Phentermine on its own is one of the oldest weight loss drugs, FDA-approved only for short-term use (a few weeks). In practice, some doctors prescribe it longer. In one study, women taking phentermine intermittently lost about 13% of their body weight over 36 weeks, compared to 5% with placebo. It’s a stimulant, so it raises heart rate and blood pressure and can cause insomnia and jitteriness.
Topiramate alone (without the phentermine pairing) can also produce weight loss. A 60-week trial found an 8% placebo-subtracted weight reduction at the highest dose. It’s sometimes prescribed for people who also have migraines or binge eating disorder, since it’s approved for both of those conditions.
Metformin, the most widely prescribed diabetes drug in the world, produces very modest weight loss on its own. In the large Diabetes Prevention Program trial, people taking metformin lost about 4.6 pounds over several years compared to essentially zero with placebo. It works better in people with higher BMIs and at doses above 1,500 mg per day. The weight loss is small, but metformin is inexpensive, well-studied, and has a favorable safety profile, which is why some doctors still suggest it.

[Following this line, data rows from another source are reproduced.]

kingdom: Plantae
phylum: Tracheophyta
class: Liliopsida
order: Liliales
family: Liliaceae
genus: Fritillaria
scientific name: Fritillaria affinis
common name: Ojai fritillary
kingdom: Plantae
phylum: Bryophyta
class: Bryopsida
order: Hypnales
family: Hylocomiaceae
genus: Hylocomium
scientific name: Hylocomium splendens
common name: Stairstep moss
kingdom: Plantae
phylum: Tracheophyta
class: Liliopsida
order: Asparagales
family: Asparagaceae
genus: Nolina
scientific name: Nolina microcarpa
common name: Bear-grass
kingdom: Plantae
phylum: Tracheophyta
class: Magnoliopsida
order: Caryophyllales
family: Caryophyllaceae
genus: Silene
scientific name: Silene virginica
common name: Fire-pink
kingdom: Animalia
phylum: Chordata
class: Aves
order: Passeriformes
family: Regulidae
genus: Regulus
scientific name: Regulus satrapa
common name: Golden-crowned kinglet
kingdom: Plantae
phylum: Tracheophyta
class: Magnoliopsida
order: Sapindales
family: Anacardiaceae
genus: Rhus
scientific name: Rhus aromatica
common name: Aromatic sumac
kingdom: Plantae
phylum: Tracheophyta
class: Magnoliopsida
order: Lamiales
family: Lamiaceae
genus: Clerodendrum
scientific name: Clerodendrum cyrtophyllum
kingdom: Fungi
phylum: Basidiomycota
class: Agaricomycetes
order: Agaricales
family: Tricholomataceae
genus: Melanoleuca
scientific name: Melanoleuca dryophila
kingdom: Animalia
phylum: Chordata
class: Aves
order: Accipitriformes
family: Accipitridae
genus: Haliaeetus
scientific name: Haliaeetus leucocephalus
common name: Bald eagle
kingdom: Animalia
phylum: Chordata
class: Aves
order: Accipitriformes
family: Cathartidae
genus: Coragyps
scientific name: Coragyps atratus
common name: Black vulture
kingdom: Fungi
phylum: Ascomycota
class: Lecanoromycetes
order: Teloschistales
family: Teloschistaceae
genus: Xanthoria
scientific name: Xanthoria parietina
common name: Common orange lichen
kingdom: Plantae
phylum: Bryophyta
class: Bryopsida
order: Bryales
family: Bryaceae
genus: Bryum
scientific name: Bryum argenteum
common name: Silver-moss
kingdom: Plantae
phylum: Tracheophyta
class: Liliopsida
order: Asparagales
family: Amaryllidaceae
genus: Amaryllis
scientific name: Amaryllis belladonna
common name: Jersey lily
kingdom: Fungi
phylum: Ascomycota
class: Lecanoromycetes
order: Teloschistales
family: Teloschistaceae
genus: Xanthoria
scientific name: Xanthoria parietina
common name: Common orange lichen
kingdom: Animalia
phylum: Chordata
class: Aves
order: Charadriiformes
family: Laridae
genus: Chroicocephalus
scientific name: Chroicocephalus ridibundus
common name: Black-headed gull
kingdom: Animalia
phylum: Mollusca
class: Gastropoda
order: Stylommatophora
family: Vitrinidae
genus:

Bupropion alone (the antidepressant in Contrave) can produce weight loss of 2% to 5% of body weight, depending on the dose. SGLT2 inhibitors, a class of diabetes drugs that cause you to excrete excess sugar through urine, typically lead to a loss of about 5 to 8 pounds. Zonisamide, another anti-seizure medication, showed a placebo-subtracted loss of about 7 pounds over a year at higher doses.
What May Be Coming Next
Retatrutide, a drug in late-stage clinical trials from Eli Lilly, targets three gut hormones instead of one or two. In a phase 3 trial, participants on the highest dose lost an average of 36.6 pounds. If approved, it could push the weight loss ceiling even higher than current GLP-1 options. Several other drugs with different mechanisms are also in development, though none are available yet.
Comparing Your Options
- GLP-1 injectables (Wegovy, Zepbound): Most effective, 14% to 20% weight loss, weekly injection, $350 to $499/month without insurance, significant GI side effects possible
- Phentermine-topiramate (Qsymia): Best oral option, 8% to 10% weight loss, daily pill, not safe in pregnancy
- Naltrexone-bupropion (Contrave): Moderate results, 5% to 6% weight loss, daily pill, helpful for food cravings
- Orlistat (Xenical/Alli): Blocks fat absorption, 5% to 7% weight loss, available OTC at lower dose, unpleasant GI effects with fatty foods
- Off-label options (metformin, topiramate, bupropion): Smaller effects, 2% to 8% weight loss depending on the drug, often chosen when they also treat another condition
Every weight loss medication works best alongside changes to diet and physical activity. In clinical trials, all groups (including placebo) receive lifestyle counseling, which means the drug results you see reported always include that foundation. The drugs amplify what behavioral changes alone can do, but none of them replace those changes entirely.